Cleaning up stale registry entries after a connection server dies

When server 7 dies, the registry still has 1M entries pointing to it. Without cleanup, any message routed to those users hits a dead server. The fix is a reverse mapping — a Redis Set per server — that lets the cleaner bulk-delete all stale entries in one operation.

The stale registry problem¶

The connection registry maps each user to their current connection server:

user:alice   → server7
user:bob     → server7
user:charlie → server7
... (1M entries pointing to server7)

Server 7 is dead. These entries are now stale. Any message addressed to these users will be routed to server 7 — which will fail.

The naive fix is to scan the entire registry for entries pointing to server 7. But the registry is keyed by user ID — Redis has no way to find all entries with a specific value without scanning every key. At 500M users, a full scan is expensive and slow.

The reverse mapping¶

The solution is to maintain a second data structure alongside the forward registry — a reverse mapping from server to its connected users.
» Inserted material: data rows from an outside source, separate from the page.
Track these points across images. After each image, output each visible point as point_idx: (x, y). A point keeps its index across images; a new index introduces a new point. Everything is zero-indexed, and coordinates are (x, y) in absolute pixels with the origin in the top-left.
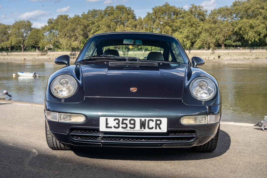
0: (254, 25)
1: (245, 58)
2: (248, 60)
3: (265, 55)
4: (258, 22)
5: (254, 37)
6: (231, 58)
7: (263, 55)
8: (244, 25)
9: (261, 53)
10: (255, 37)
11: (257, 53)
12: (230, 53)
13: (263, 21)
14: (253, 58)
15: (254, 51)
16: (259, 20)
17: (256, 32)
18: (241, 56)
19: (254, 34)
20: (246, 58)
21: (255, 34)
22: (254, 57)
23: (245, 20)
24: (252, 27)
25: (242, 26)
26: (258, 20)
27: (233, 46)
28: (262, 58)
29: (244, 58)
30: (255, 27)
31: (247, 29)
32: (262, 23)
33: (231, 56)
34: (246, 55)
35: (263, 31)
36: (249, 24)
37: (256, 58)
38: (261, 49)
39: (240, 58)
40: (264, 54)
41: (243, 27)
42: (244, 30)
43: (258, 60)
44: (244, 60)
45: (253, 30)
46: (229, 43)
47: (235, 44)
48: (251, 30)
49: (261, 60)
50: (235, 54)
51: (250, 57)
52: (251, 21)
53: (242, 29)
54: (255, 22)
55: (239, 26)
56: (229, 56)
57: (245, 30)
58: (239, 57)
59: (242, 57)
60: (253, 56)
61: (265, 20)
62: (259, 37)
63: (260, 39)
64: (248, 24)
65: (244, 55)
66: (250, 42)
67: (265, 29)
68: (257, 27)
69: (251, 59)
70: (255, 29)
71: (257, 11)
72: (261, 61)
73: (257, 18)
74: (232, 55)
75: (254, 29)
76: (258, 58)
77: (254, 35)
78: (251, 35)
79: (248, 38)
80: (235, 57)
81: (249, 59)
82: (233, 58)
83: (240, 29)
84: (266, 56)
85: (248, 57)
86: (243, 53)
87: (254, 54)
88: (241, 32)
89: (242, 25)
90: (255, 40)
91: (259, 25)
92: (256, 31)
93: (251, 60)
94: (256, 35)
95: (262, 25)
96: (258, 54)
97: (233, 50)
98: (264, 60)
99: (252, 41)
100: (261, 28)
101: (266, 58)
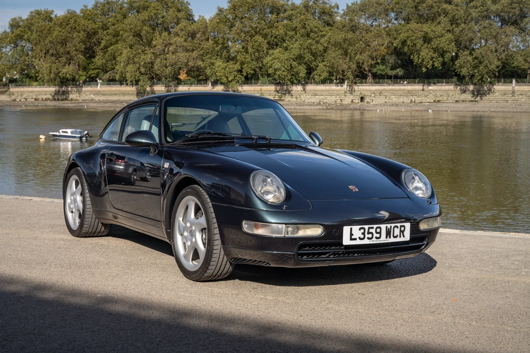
0: (431, 35)
1: (413, 101)
2: (419, 105)
3: (453, 96)
4: (439, 29)
5: (432, 58)
6: (386, 102)
7: (449, 96)
8: (413, 36)
9: (444, 90)
10: (434, 59)
11: (436, 90)
12: (383, 90)
13: (449, 27)
14: (430, 102)
15: (430, 88)
16: (443, 25)
17: (435, 50)
18: (405, 98)
19: (431, 53)
20: (415, 102)
21: (434, 53)
22: (431, 99)
23: (413, 25)
24: (427, 39)
25: (408, 37)
26: (439, 26)
27: (390, 77)
28: (447, 101)
29: (411, 100)
30: (434, 40)
31: (417, 42)
32: (449, 32)
33: (386, 98)
34: (416, 96)
35: (450, 46)
36: (422, 33)
37: (435, 101)
38: (444, 84)
39: (403, 102)
40: (451, 93)
41: (410, 39)
42: (412, 44)
43: (439, 105)
44: (411, 106)
45: (429, 45)
46: (383, 70)
47: (394, 72)
48: (426, 45)
49: (444, 105)
50: (393, 92)
51: (423, 99)
52: (426, 27)
53: (408, 44)
54: (434, 29)
55: (402, 36)
56: (382, 97)
57: (415, 45)
58: (401, 100)
59: (407, 100)
60: (428, 97)
61: (454, 26)
62: (442, 59)
63: (444, 64)
64: (420, 34)
65: (412, 96)
66: (424, 70)
67: (453, 44)
68: (438, 39)
69: (425, 102)
70: (435, 43)
71: (436, 7)
72: (445, 107)
73: (438, 21)
74: (388, 95)
75: (432, 44)
76: (439, 101)
77: (431, 55)
78: (425, 56)
79: (420, 60)
80: (394, 99)
81: (421, 102)
82: (391, 101)
83: (404, 43)
84: (455, 98)
85: (419, 99)
86: (409, 91)
87: (430, 94)
88: (406, 49)
89: (407, 34)
90: (433, 65)
91: (442, 36)
92: (437, 47)
93: (425, 105)
94: (435, 55)
95: (449, 35)
96: (438, 94)
97: (389, 85)
98: (450, 105)
99: (428, 66)
100: (445, 42)
101: (457, 101)
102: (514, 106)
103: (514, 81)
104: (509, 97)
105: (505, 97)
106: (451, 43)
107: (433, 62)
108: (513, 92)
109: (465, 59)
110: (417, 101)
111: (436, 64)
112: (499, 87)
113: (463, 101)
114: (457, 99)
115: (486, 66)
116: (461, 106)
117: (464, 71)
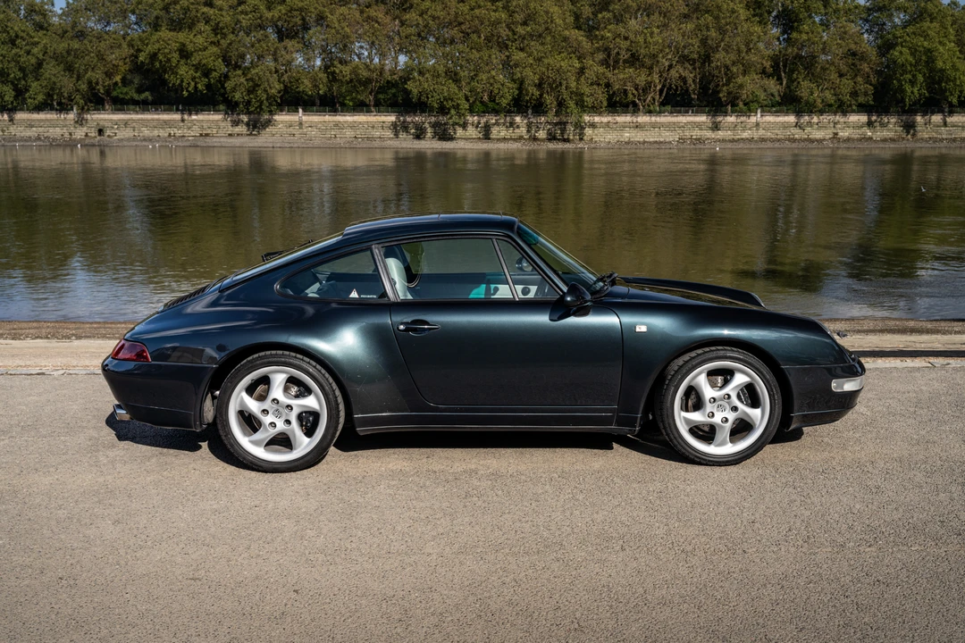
0: (190, 47)
1: (172, 134)
2: (180, 139)
3: (224, 128)
4: (200, 40)
5: (193, 79)
6: (135, 136)
7: (219, 128)
8: (166, 48)
9: (212, 121)
10: (197, 80)
11: (202, 121)
12: (129, 120)
13: (213, 38)
14: (195, 136)
16: (204, 35)
17: (197, 67)
18: (161, 131)
19: (192, 72)
20: (174, 136)
21: (196, 72)
22: (196, 131)
23: (165, 33)
24: (184, 53)
25: (159, 50)
26: (199, 36)
27: (136, 103)
28: (218, 135)
29: (170, 134)
30: (195, 54)
31: (172, 57)
32: (213, 45)
33: (134, 130)
34: (175, 128)
35: (216, 64)
36: (177, 45)
37: (201, 135)
38: (211, 113)
39: (159, 136)
40: (221, 124)
41: (161, 51)
42: (165, 59)
43: (208, 139)
44: (169, 141)
45: (189, 61)
46: (126, 93)
47: (143, 96)
48: (184, 60)
49: (214, 140)
50: (144, 123)
51: (185, 132)
52: (182, 36)
53: (160, 58)
54: (194, 40)
55: (150, 49)
56: (129, 129)
57: (169, 60)
58: (156, 133)
59: (163, 133)
60: (192, 129)
61: (219, 36)
62: (207, 80)
63: (208, 86)
64: (175, 46)
65: (170, 128)
66: (185, 93)
67: (220, 60)
68: (200, 53)
69: (189, 137)
70: (195, 60)
71: (194, 11)
73: (197, 29)
74: (136, 126)
75: (193, 59)
76: (207, 135)
77: (192, 75)
78: (184, 75)
79: (178, 82)
80: (146, 132)
81: (184, 136)
82: (141, 135)
83: (153, 56)
84: (227, 131)
85: (179, 132)
86: (165, 121)
87: (194, 125)
88: (157, 65)
89: (157, 46)
90: (196, 88)
91: (205, 49)
92: (199, 64)
93: (189, 140)
94: (198, 74)
95: (214, 49)
96: (205, 125)
97: (137, 113)
98: (222, 140)
99: (190, 89)
100: (210, 57)
101: (230, 135)
102: (303, 140)
103: (300, 110)
104: (296, 130)
105: (291, 129)
106: (217, 59)
107: (196, 83)
108: (301, 124)
109: (237, 82)
110: (177, 135)
111: (199, 86)
112: (282, 118)
113: (238, 135)
114: (230, 132)
115: (265, 91)
116: (236, 141)
117: (237, 96)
Forward mapping (for routing):
  user:alice   → server7
  user:bob     → server7
  user:charlie → server7

Reverse mapping (for cleanup):
  server7:users → { alice, bob, charlie, ... }   Redis Set with 1M entries

Every time a user connects to server 7, two writes happen:

HSET registry user:alice server7         (forward — for routing)
SADD server7:users alice                 (reverse — for cleanup)

Every time a user disconnects cleanly from server 7, two deletes happen:

HDEL registry user:alice
SREM server7:users alice

The cleanup flow on server death¶

When the monitoring service detects server 7 is down, it triggers the cleaner:

Monitoring detects server7 is dead
→ triggers cleaner job

Cleaner:
→ SMEMBERS server7:users          (get all 1M user IDs — O(N) but one call)
→ bulk DEL user:alice, user:bob, ... (remove all forward registry entries)
→ DEL server7:users               (remove the reverse mapping itself)
→ Done

No full registry scan needed. The reverse Set gives the cleaner exactly the list it needs.

Timing¶

The cleaner runs after monitoring detects the failure — typically within 30-60 seconds. During this window, forward registry entries still point to server 7. Messages addressed to those users during this window hit the stale routing fallback described in the next file.

Interview framing

"I maintain a reverse mapping — a Redis Set per connection server storing all connected user IDs. When a server dies, the cleaner reads that Set and bulk-deletes all forward registry entries. No full scan needed."